WashingtonExec: Can you tell me a little bit about being on the NASA Advisory Council Information Technology Infrastructure Committee?
Robert Grossman: NASA is one of the lead agencies in the federal government for doing cloud computing and cloud computing is just a wonderful platform for analyzing, managing, storing, and building models over big data. As NASA has moved ahead on some of the technology in cloud computing, it’s been exciting to watch the progress. The science side of big data is beginning to be called data science. As that discipline is developed, it is going to be transformational for the science oriented agencies, including NASA. I think some of the challenges with constant and shrinking dollars is that spending money on big data has to balanced against all of the other computing research initiatives. I think it’s going to be an interesting challenge for everyone as big data emerges to balance it into the research portfolio.
WashingtonExec: What is your favorite part of being a professor at the University of Chicago?
Robert Grossman: I lead a big data research group and I’ve talked a little bit about the emerging discipline of what’s being called data science. It’s really exciting to be around for the birth of a new science. It doesn’t happen all that often. It happened around the turn of the last century with quantum mechanics and I think it is happening at the beginning of this century with data science. I’m just excited to be working in a field that is still formulating the core concepts, the foundations, and the basic algorithms. This is the most fun I’ve had in quite a while.
WashingtonExec: Are you at all worried about the new open data initiative spearheaded by Todd Park, Federal CTO? Do you think the security standards need to be updated with all of this new big data analytics or do you think we are pretty on-track?
Robert Grossman: I think we are on track, but I also think big data creates an opportunity to improve security and compliance. With big data you typically have to build new infrastructure. Whenever you build new infrastructure, you can ask the question, knowing what I know today about best practices: how can I build in security? How can I build in compliance? How can I build in privacy?. For example, I’m working on a project that is building what we call a biomedical cloud containing petabytes of integrated biology, medicine and healthcare data. We are using the opportunity to put in place an infrastructure that can easily support best practices for security, compliance and privacy.
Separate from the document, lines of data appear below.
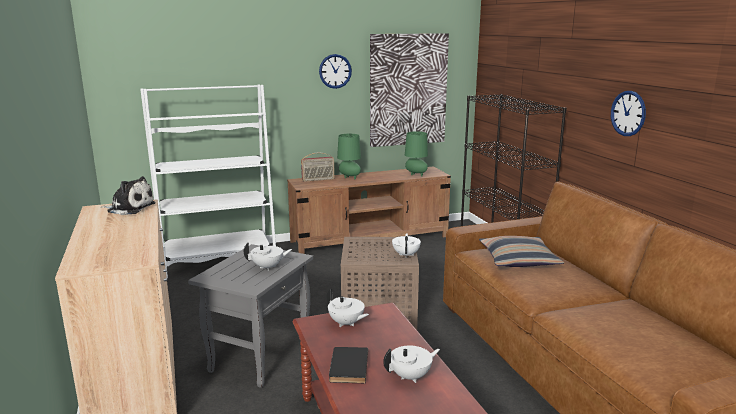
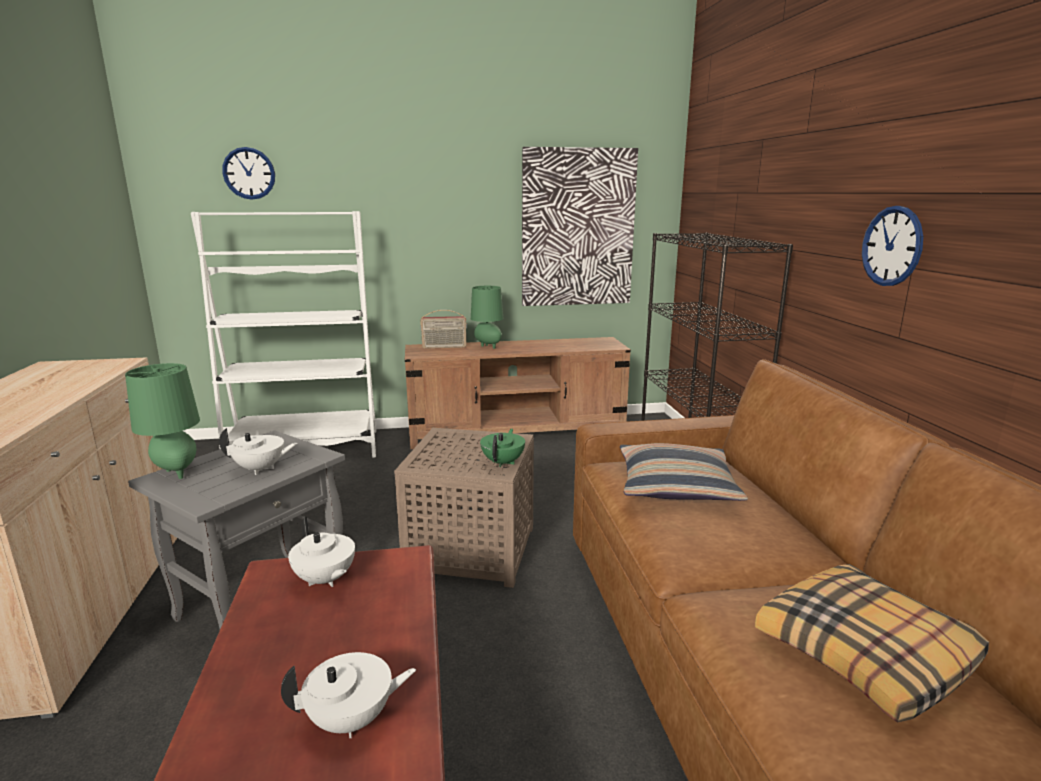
camera: 10 degrees right, 0 degrees up
(129, 208) = (91, 367): plush toy -> none
(335, 71) = (472, 199): wall clock -> wall clock (249, 173)
(347, 367) = (253, 678): black book -> none
(406, 255) = (503, 462): white teapot -> green teapot
(415, 175) = (581, 346): green table lamp -> green table lamp (175, 472)
(639, 327) = (866, 654): none -> pillow

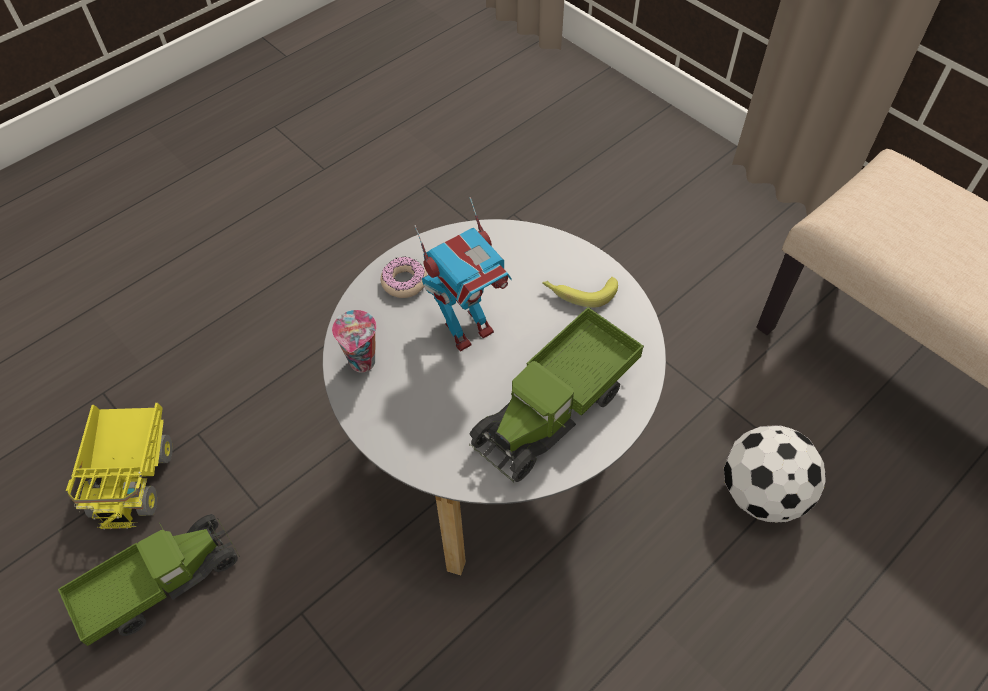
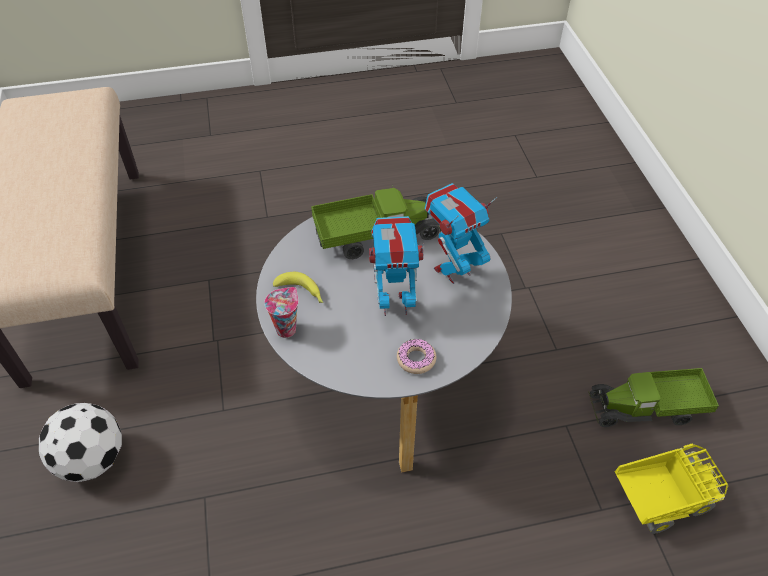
camera: 150 degrees left, 5 degrees down
(134, 475) = (659, 499): toy truck -> toy truck turned 45 degrees clockwise
(363, 363) = (477, 314): cup -> cup (286, 328)
(424, 408) = (453, 270): none -> toy robot
(763, 494) = (247, 279): football -> football (92, 458)

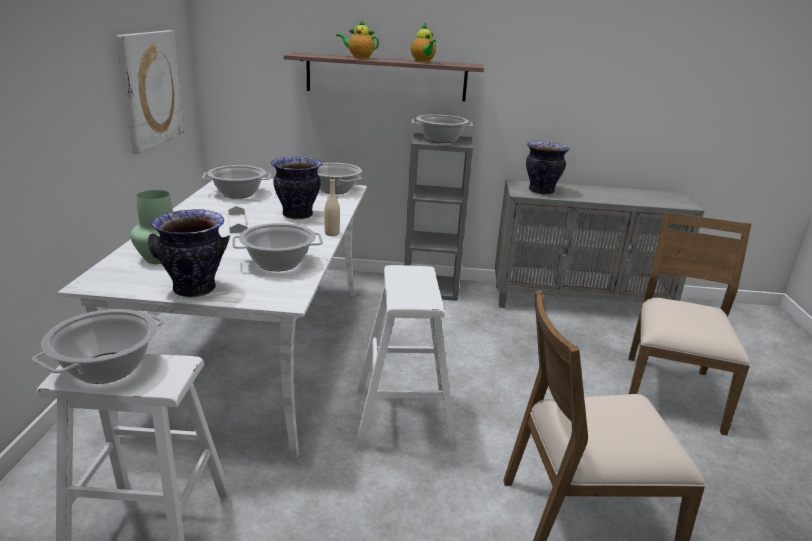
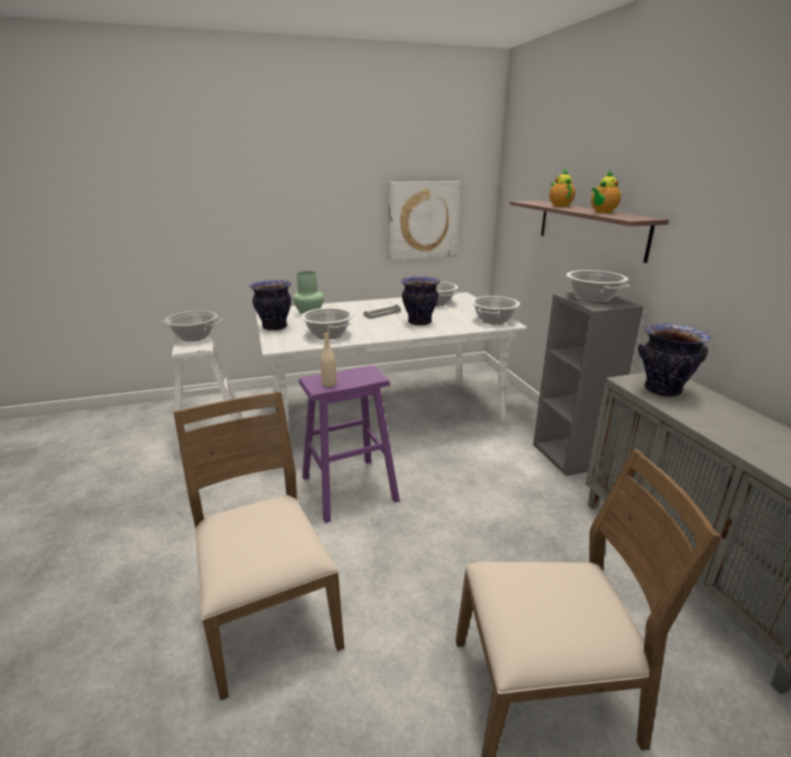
camera: 70 degrees right, 0 degrees up
(332, 234) = (396, 336): beige bottle -> beige bottle (329, 384)
(403, 418) = (348, 488): white stool -> purple stool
WashingtonExec: If you think using the term big data kind of waters down what the actual meaning is, what other term do you think should be used when we are describing similar things that we’ve talked about today?
Robert Grossman: A more accurate name might be data driven decision support, but this is certainly not a name that’s going to catch. For specific applications; say, for example in advertising, we don’t talk about data driven decision support for advertising, but instead we usually use the term computational advertising. For scientific applications, the term used is data science. Each field typically creates their own name. Unfortunately, in general, there really isn’t a better term that I can suggest.
WashingtonExec: Is this hyperconnected world more or less safe than the fragmented one we use live in?
Robert Grossman: There are certainly more opportunities for bad players to create problems in a hyperconnected world, and the bad players need less resources, and can easily do harm remotely. On the other hand, big data and analytics can be used to improve how we protect our data, our web interactions, our systems, and our networks. As an example, the larger companies in the financial services industry make use of these technologies to protect the services they offer.